Did you know that the average American generates about 66 pounds of landfill waste each month? For a family of four, that 264 pounds a month, or 3168 pounds a year. Disgusting, yes? Last week a friend of mine yesterday turned me onto a website by one of her neighbors who is trying to do something about it.

This nuclear family of two working parents, two children, and two pets is challenging itself--and its website readers--not just to follow the three R's of reduce, reuse, recycle, but to keep a chart. Weigh the garbage and the recycling. Continuously seek ways to reduce waste.

"Just like going on a food diet, you'll have more success if you can adopt a diet change you can live with for a lifetime," explains the author of the website, titled The Waste Diet. "So that has become our goal to create a lifetime plan to reduce waste without changing our lives (too much)."

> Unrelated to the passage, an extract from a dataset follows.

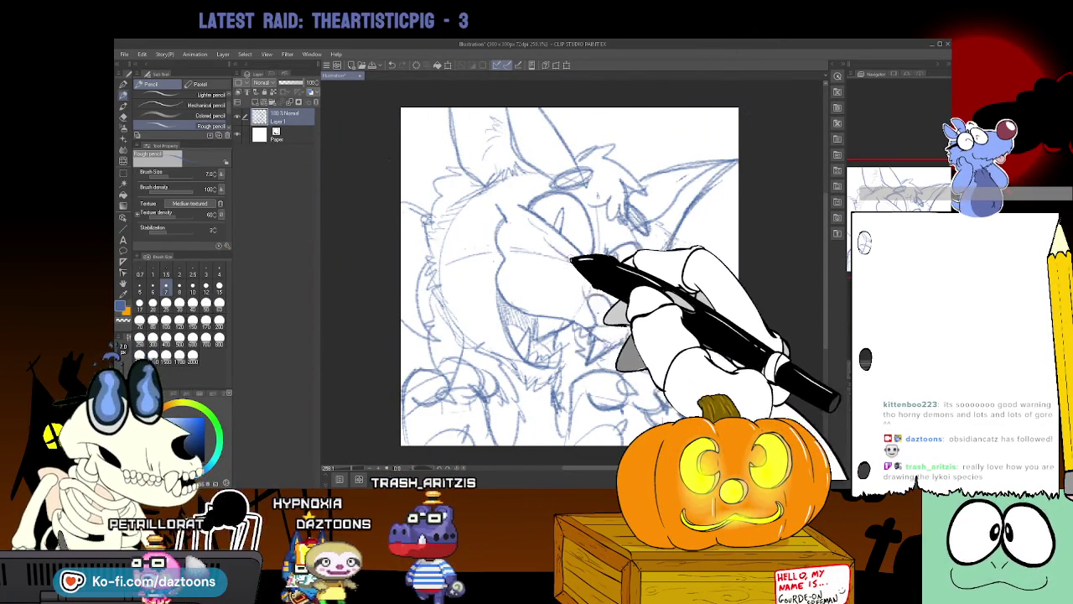
drag(571, 261, 614, 279)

Their experiment is entering its third month. In February, they cut their landfill waste by almost 12 pounds (to 27 pounds below the national average) and recycling waste by 27 pounds--all through relatively simple steps like buying larger quantities to reduce packaging, repairing items rather than throwing them away, shopping at thrift stores, and avoiding excess paper products.

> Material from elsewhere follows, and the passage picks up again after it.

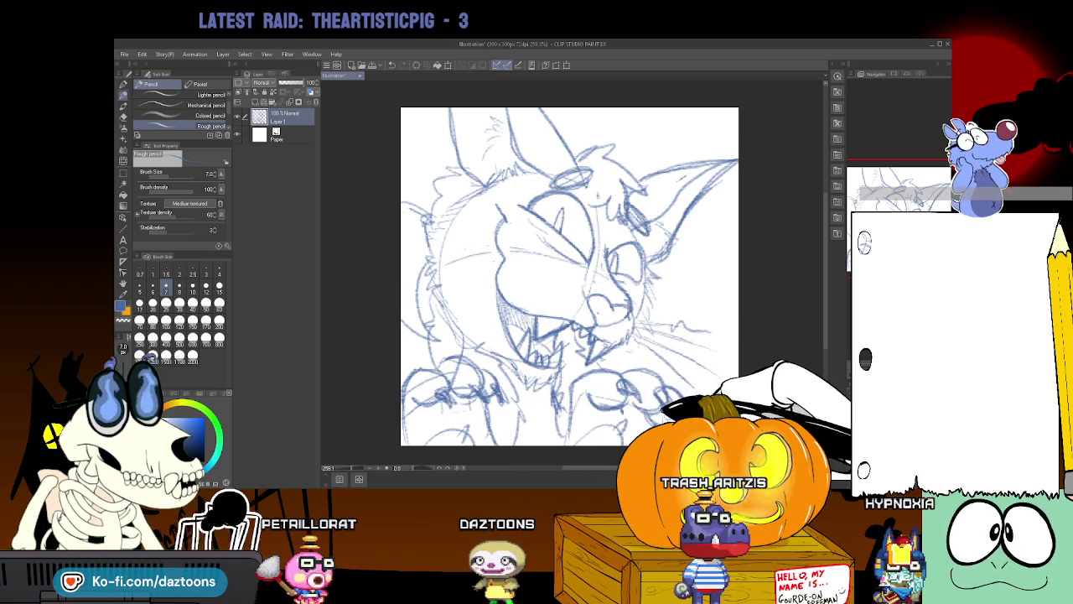
key(e)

Other steps, like composting and becoming a vegetarian, require more of a commitment. But as the website's author advises, "Make a goal how to improve, even if it’s just one thing at a time. Doing something is better than doing nothing at all. "

3 comments:

Just A Stay At Home Mom said...

wow! what an idea! I don't know if we could ever become so commited!

Nora said...

Interesting post. I think not a lot of people know about this so they don't do anything about it. I think knowledge and awareness is key.

Sarah McBride said...

I like how you say small change, just one thing at a time.
Most people are so busy trying to change everything at once they become discouraged.
We too have been tryign to be more eco conscious and composting and recycling. Thank you for helping people become more aware of this growing problem of waste pile up.